The final QA cycle would be:

• Publish the package with -dev version suffix
• Get on the Linux jumpbox connected to your SDDC vnet
• install docker and spin up an instance of this image: mcr.microsoft.com/powershell:7.4-alpine-3.17
• In the PowerShell container:
  • Install only your package from PS Gallery – this is to ensure that your package has correctly specified all the dependencies
  • Setup the context
  • Test

Introducing breaking change in Microsoft management packages

For minor (non-breaking) changes we either let the build number increment or if we are introducing new functionality that we may need to referece we bump the minor version component. For breaking changes please open a RFC PR and get the agreement of the stakeholders.

Testing via Run Command and preparing for release

At this point you can tell us that it’s ready to be reviewed.

• We’ll review the package, import it into our private repository and list it for execution via Run Command/ARM API. Additional checklist may be required, work with your PM to determine.
• AVS "Customer 0" will evaluate the overall GA readiness
• Re-publish the package with -preview suffix to do a Private Preview with your customers.
• Re-publish the package w/o -preview suffix to make your package available to general public.

After this initial onboarding we require that the vendor sets up CI testing that executes the commandlets via AVS SDK to make sure future packages pass the lifecycle test and to shield you from any possible changes on the AVS side.

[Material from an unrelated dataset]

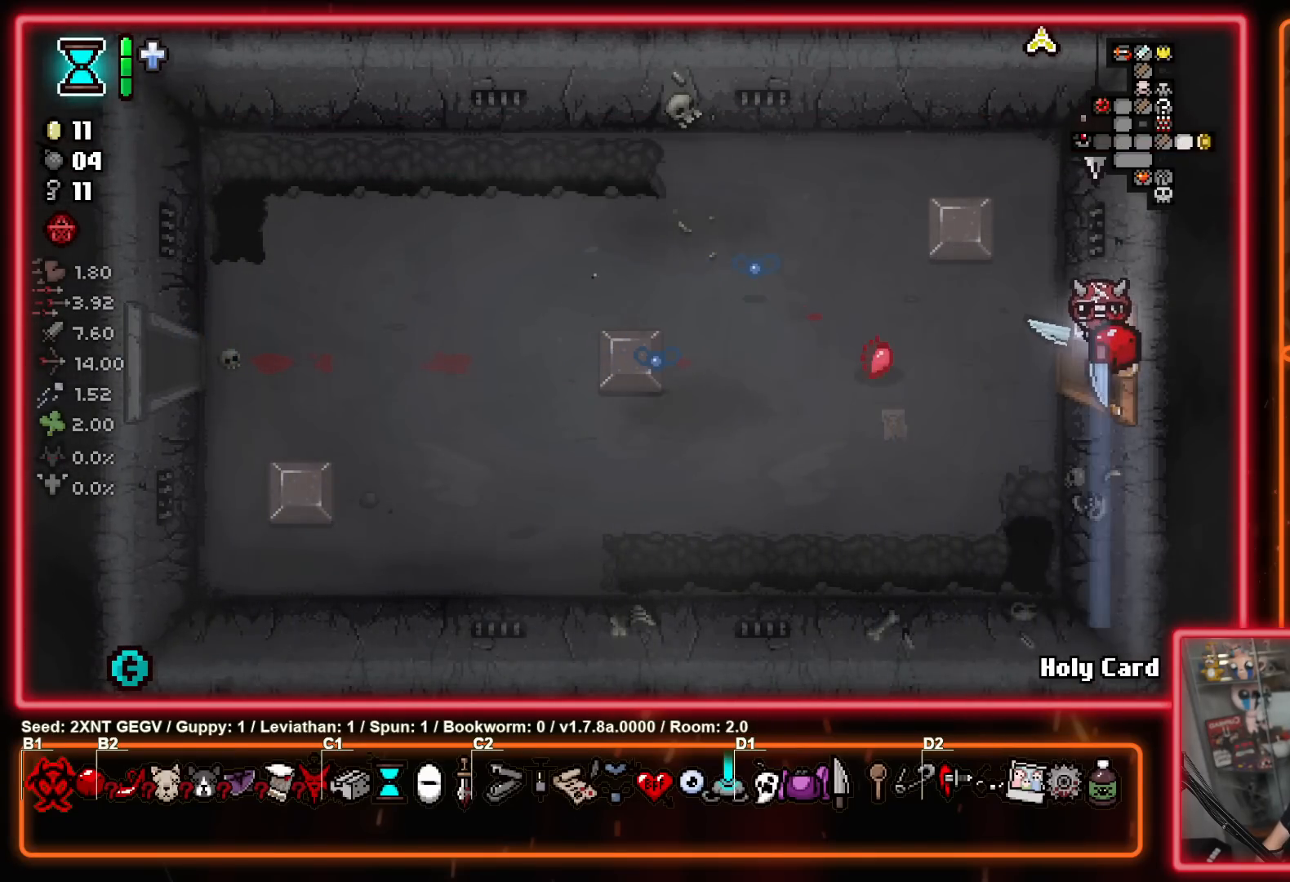
{"buttons": [], "left_stick": "right", "right_stick": "center", "events": [[33, "left_stick", "center"], [400, "left_stick", "right"]]}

Promotion from -preview to generally available package will be conditional on the test report that shows that all commandlets perform as expected.

FAQ

Q: Does the Run Command container have access to the Internet?
A: Yes, the agent executing the commands is always connected to the Internet via AVS management network.

Q: Does the Run Command container have access to the customer's Azure VNet or resources?
A: No, any access to customer resources other than VMware infrastructure of the SDDC would have to be scripted by the vendor.

Q: Does Run Command carry session state across invocations?
A: No, with the exception of package-scoped secrets there is no support for preserving state across executions.

Q: Is there a way to invoke Run Command outside of the Azure portal?
A: Yes, see az vmware script-execution create documentation, or see the C# sample for an example using the Azure SDK.